- Italian theatrical release poster
- Italian: Una breve vacanza
- Directed by: Vittorio De Sica
- Screenplay by: Cesare Zavattini
- Story by: Rodolfo Sonego
- Produced by: Arthur Cohn
- Starring: Florinda Bolkan; Renato Salvatori; Daniel Quenaud; José María Prada; Adriana Asti;
- Cinematography: Ennio Guarnieri
- Edited by: Franco Arcalli
- Music by: Manuel De Sica
- Production companies: Verona Produzione; Azor Films;
- Distributed by: Cinema International Corporation
- Release dates: 21 July 1973 (Taormina); 7 September 1973 (Italy); 2 June 1975 (Spain);
- Running time: 106 minutes
- Countries: Italy; Spain;
- Language: Italian

= A Brief Vacation =

1973 film by Vittorio De Sica

A Brief Vacation (Una breve vacanza) is a 1973 melodrama film directed by Vittorio De Sica. The screenplay was written by Cesare Zavattini, was inspired by an Apollinaire adage ("Sickness is the vacation of the poor"). The film addresses issues such as the health care system, labor conditions, spousal satisfaction, and class struggle.

==Plot==
A female factory worker from Calabria falls ill on the job and is prescribed a stay at a mountain retreat. She goes despite her husband's wishes, leaving behind her thankless work shift and her frustrating in-laws, but also her three children.

==Cast==
- Florinda Bolkan as Clara Mataro
- Renato Salvatori as Franco Mataro, the husband
- Daniel Quenaud as Luigi, Clara's lover
- José María Prada as Dr.
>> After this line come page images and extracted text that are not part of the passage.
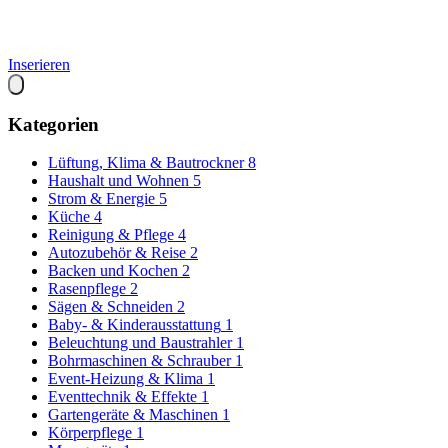
Inserieren
Kategorien
Lüftung, Klima & Bautrockner
8
Haushalt und Wohnen
5
Strom & Energie
5
Küche
4
Reinigung & Pflege
4
Autozubehör & Reise
2
Backen und Kochen
2
Rasenpflege
2
Sägen & Schneiden
2
Baby- & Kinderausstattung
1
Beleuchtung und Baustrahler
1
Bohrmaschinen & Schrauber
1
Event-Heizung & Klima
1
Eventtechnik & Effekte
1
Gartengeräte & Maschinen
1
Körperpflege
1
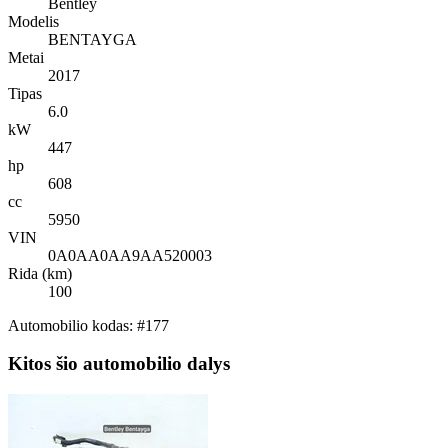
Bentley
Modelis
BENTAYGA
Metai
2017
Tipas
6.0
kW
447
hp
608
cc
5950
VIN
0A0AA0AA9AA520003
Rida (km)
100
Automobilio kodas: #177
Kitos šio automobilio dalys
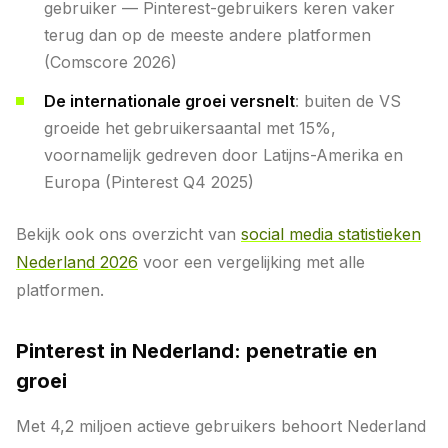
gebruiker — Pinterest-gebruikers keren vaker
terug dan op de meeste andere platformen
(Comscore 2026)
De internationale groei versnelt
: buiten de VS
groeide het gebruikersaantal met 15%,
voornamelijk gedreven door Latijns-Amerika en
Europa (Pinterest Q4 2025)
Bekijk ook ons overzicht van
social media statistieken
Nederland 2026
voor een vergelijking met alle
platformen.
Pinterest in Nederland: penetratie en
groei
Met 4,2 miljoen actieve gebruikers behoort Nederland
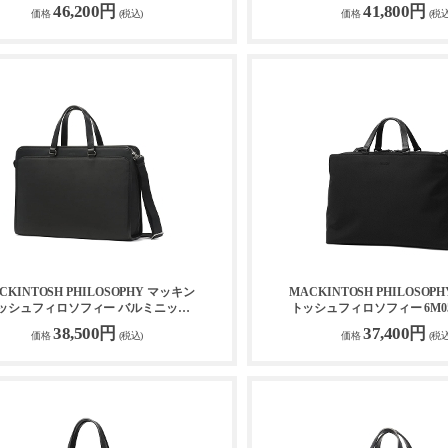
トートバッグ 73115
グ 68187
46,200円
41,800円
価格
(税込)
価格
(税込
CKINTOSH PHILOSOPHY マッキン
MACKINTOSH PHILOSOP
ッシュフィロソフィー バルミニック
トッシュフィロソフィー 6M0
2WAYブリーフケース 17656
ケース 14L 19122
38,500円
37,400円
価格
(税込)
価格
(税込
Ciranni
- Teresa Gimpera as Gina
- Hugo Blanco as brother-in-law
- Julia Peña as Edvige
- Miranda Campa as Nurse Guidotti
- Angela Cardile as the redhead
- Anna Carena as mother-in-law
- Monica Guerritore as Maria
- Maria Mizar as Nurse Garin
- Alessandro Romanazzi as son
- Adriana Asti as Scanziani
- Christian De Sica as Mariani

==Critical reception==
The New York Times said in its review, "The director's personal warmth is unwavering throughout, and the film makes an honorable ending to his career."

The film was nominated for Best Foreign Language Film by the U.S. National Board of Review.

Florinda Bolkan won the inaugural Best Actress prize from the Los Angeles Film Critics Association for her performance.